INSTRUCTIONS FOR THE TASK. Write out the records below verbatim, from the line containing "MakerBot Replicator - 5th Generation" through the end of the records, and omit the pictures.
··· DATA LISTING
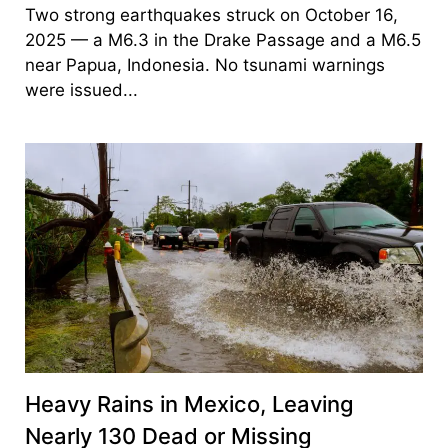
Two strong earthquakes struck on October 16,
2025 — a M6.3 in the Drake Passage and a M6.5
near Papua, Indonesia. No tsunami warnings
were issued...
Heavy Rains in Mexico, Leaving
Nearly 130 Dead or Missing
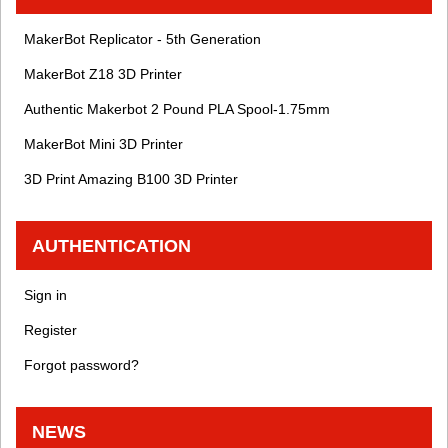
MakerBot Replicator - 5th Generation
MakerBot Z18 3D Printer
Authentic Makerbot 2 Pound PLA Spool-1.75mm
MakerBot Mini 3D Printer
3D Print Amazing B100 3D Printer
AUTHENTICATION
Sign in
Register
Forgot password?
NEWS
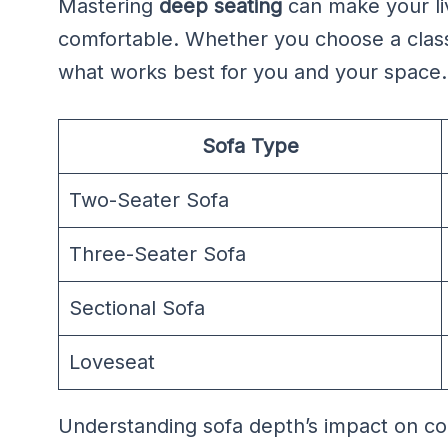
Mastering
deep seating
can make your li
comfortable. Whether you choose a classi
what works best for you and your space.
Sofa Type
Two-Seater Sofa
Three-Seater Sofa
Sectional Sofa
Loveseat
Understanding sofa depth’s impact on com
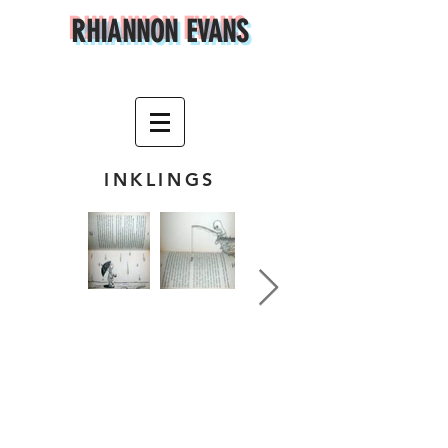
RHIANNON EVANS
INKLINGS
······
FINISHED TASK.
MakerBot Replicator - 5th Generation
MakerBot Z18 3D Printer
Authentic Makerbot 2 Pound PLA Spool-1.75mm
MakerBot Mini 3D Printer
3D Print Amazing B100 3D Printer
AUTHENTICATION
Sign in
Register
Forgot password?
NEWS
Mastering
deep seating
can make your li
comfortable. Whether you choose a classi
what works best for you and your space.
Sofa Type
Two-Seater Sofa
Three-Seater Sofa
Sectional Sofa
Loveseat
Understanding sofa depth’s impact on com
RHIANNON EVANS
INKLINGS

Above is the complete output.